So that smile is very welcome.. the first of a lifetime of them methinks (I like that word, and so underused)..

Todays paper contains timely news on a book about child rearing. It sounds practical and commonsense as opposed to whacky and faddish like others I have looked at.
Books with titles like;

Momfidence! : An Oreo Cookie Never Killed Anybody and Other Secrets of Happier Parenting

OR ones like this

Horrible, and one thing is certain, Harry won’t be affected by anything which seeks to fast track him into the top class at school. I hate parents who do that to their kids.
I even hate the top classes. Filled with freaks and misfits.

Sure, you want the best for your child but I'm with Doris Day - Que Sera Sera ..
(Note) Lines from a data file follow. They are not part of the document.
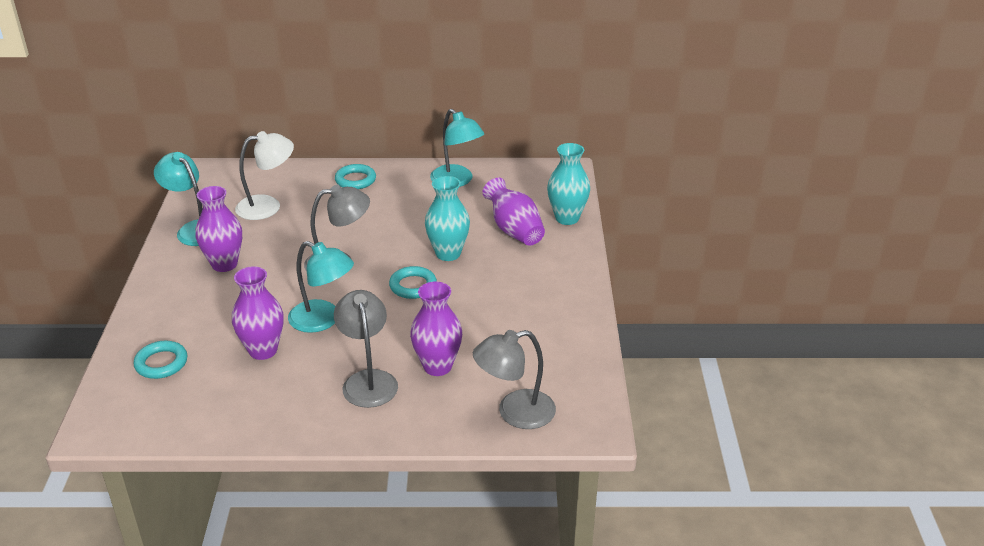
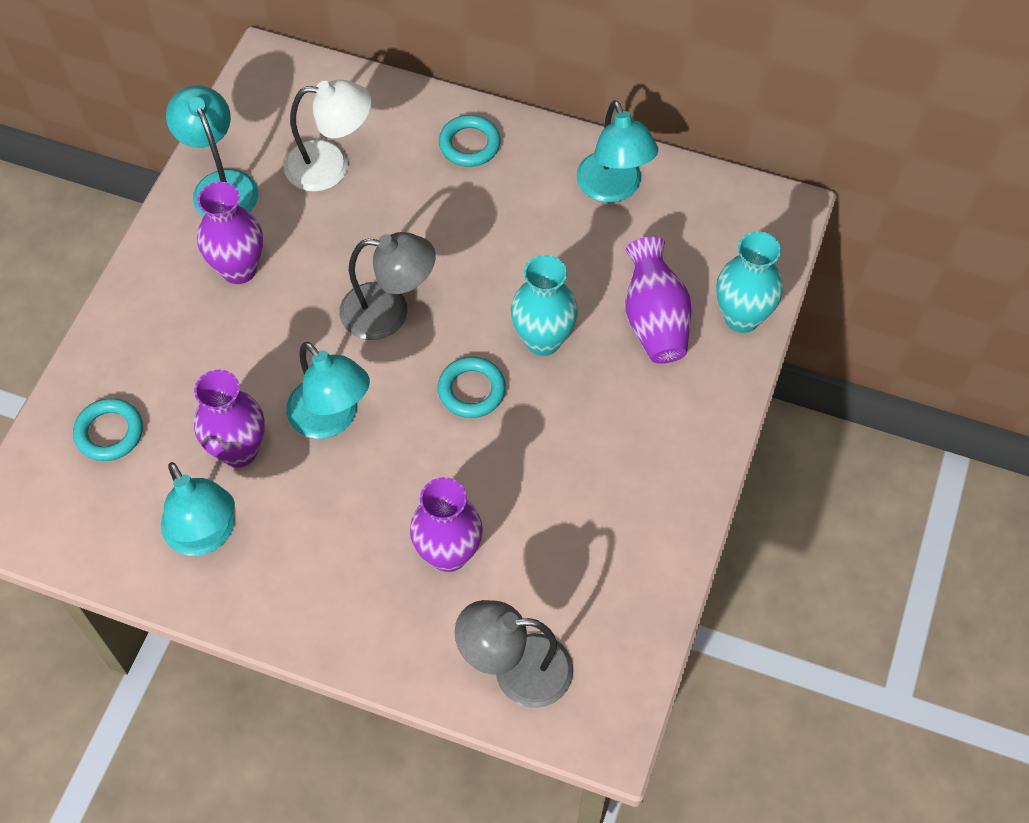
camera: 20 degrees right, 25 degrees up
grey lamp [334,290,398,408] -> none
none -> turquoise lamp [161,462,235,556]

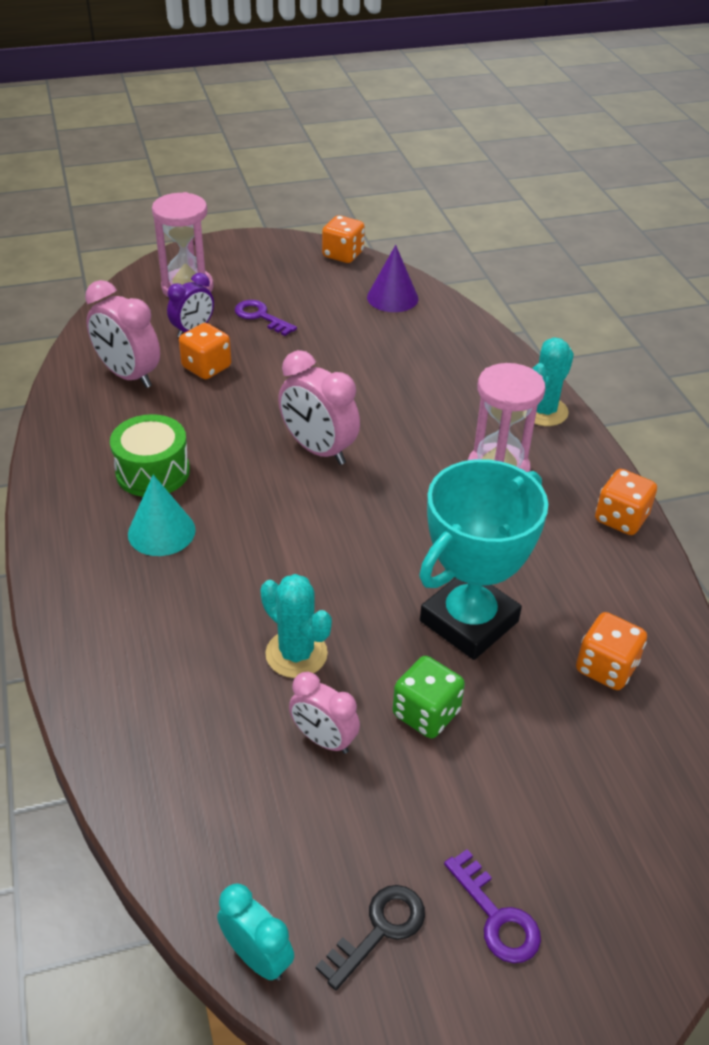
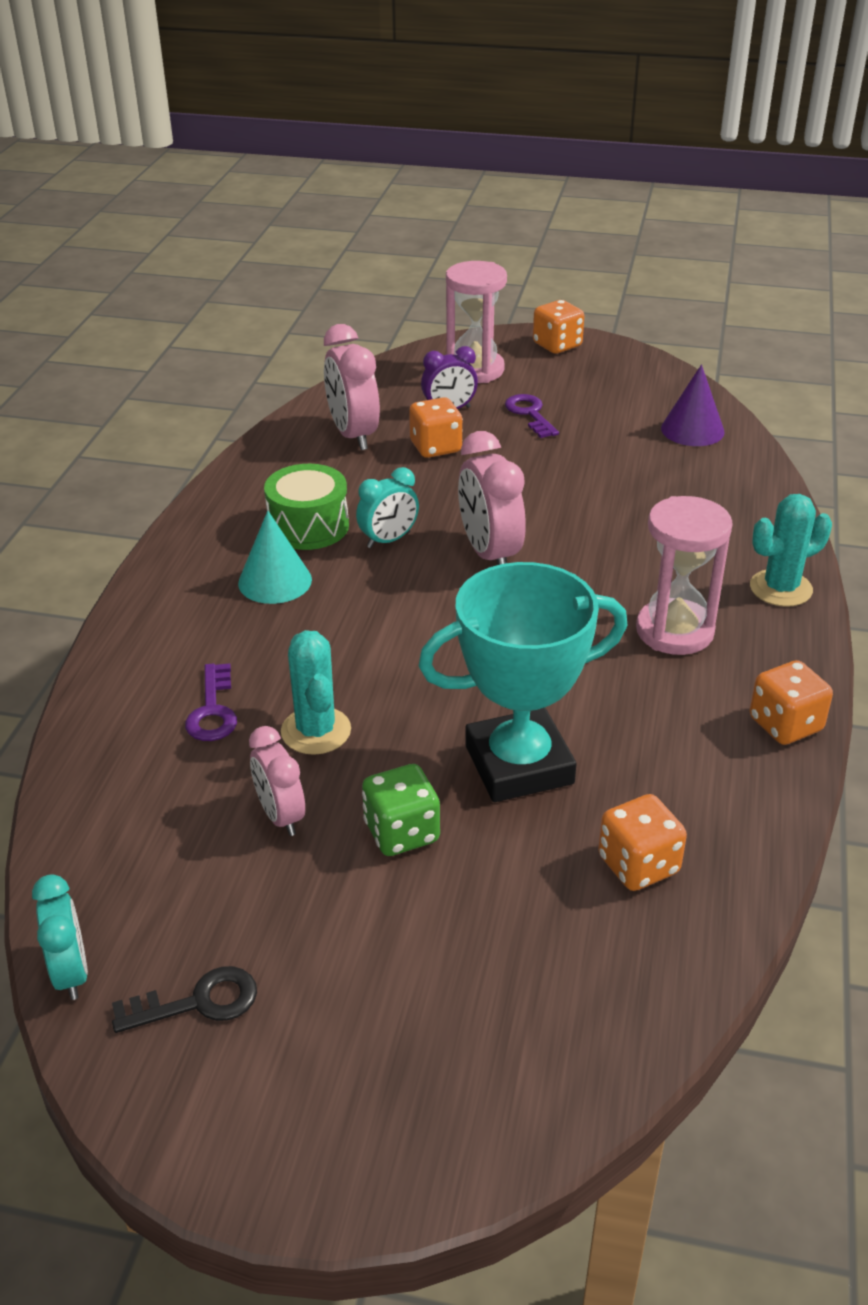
camera: 30 degrees right, 5 degrees down
orange dice [322,215,365,263] -> orange dice moved to [533,300,584,354]
purple key [444,849,541,963] -> purple key moved to [185,663,237,741]
none -> turquoise clock [356,467,419,548]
Yesterday, at the cheese island at Foodtown, I observed one of the parents mentioned above.
I was deep in cheese world, mentally debating the relative value of Brie vs Camenbert when I heard the following;
“Feta cheese. This is feta cheese. It’s a form of soft cheese.”
I looked around to see a woman addressing a kid about 7 months old..
”Goo..” the kid said wisely in reply.
Then she picked up a camenbert and held it up to the poor wretch.
”This is camenbert. It’s a soft cheese too.. But it’s French..”
I could barely contain my distaste. I all but spat on the floor in the face of such a garish display of vicarious sibling genius building.
Imagine the crap that kid has to put up with 24/7. Awful.

I cant imagine giving Harry a lesson in anything for a while although our midwife told us that he needed to learn to fart and I knew immediately I was the man for the job.
I stepped gingerly forward, into the limelight and said.
”Did someone mention farting..”
because without wanting to blow my own trumpet I can reasonably assert that I am a fine farter and something of a expert on the various forms and configurations..
If being in a van with fellow band members on tour has taught me anything it is the value of a good fart. When placed expertly under the nose of someone with a large discerning hooter like raconteur and bon vivant ‘Little Ross Hollands’, the fart can bring great happiness.
I have seen Harry’s Uncle Dominic with tears of joy running down his cheeks from such a thing.
A great way to break up the boredom of a journey.

Years ago I was in a band which arrived in Dunedin some months after a horribly premature death. We arrived just in time and were a perfect distraction for many people. With single minded purpose we set about destroying livers, arguing about music and making friends.

Mr Shane Carter. In those days he was no "Godfather of New Zealand Rock"
No. He was mostly an unending stream of abuse, usually directed at us.
(ie: we got on straight away)


Some of us were never quite the same again.
Anyway - I remember someone saying to me;
”You guys are like a breath of fresh air.”
and I said;
“You obviously haven’t been in our van.”

One day when Harry is old enough to understand about cheese I can tell him that story and I reckon theres a good chance i'll get smile out of him then too..
maybe even a laugh...

 

The Creek | March 4th | 2006

...........
Never trust a marsh with a moustache......
........ ..................... ..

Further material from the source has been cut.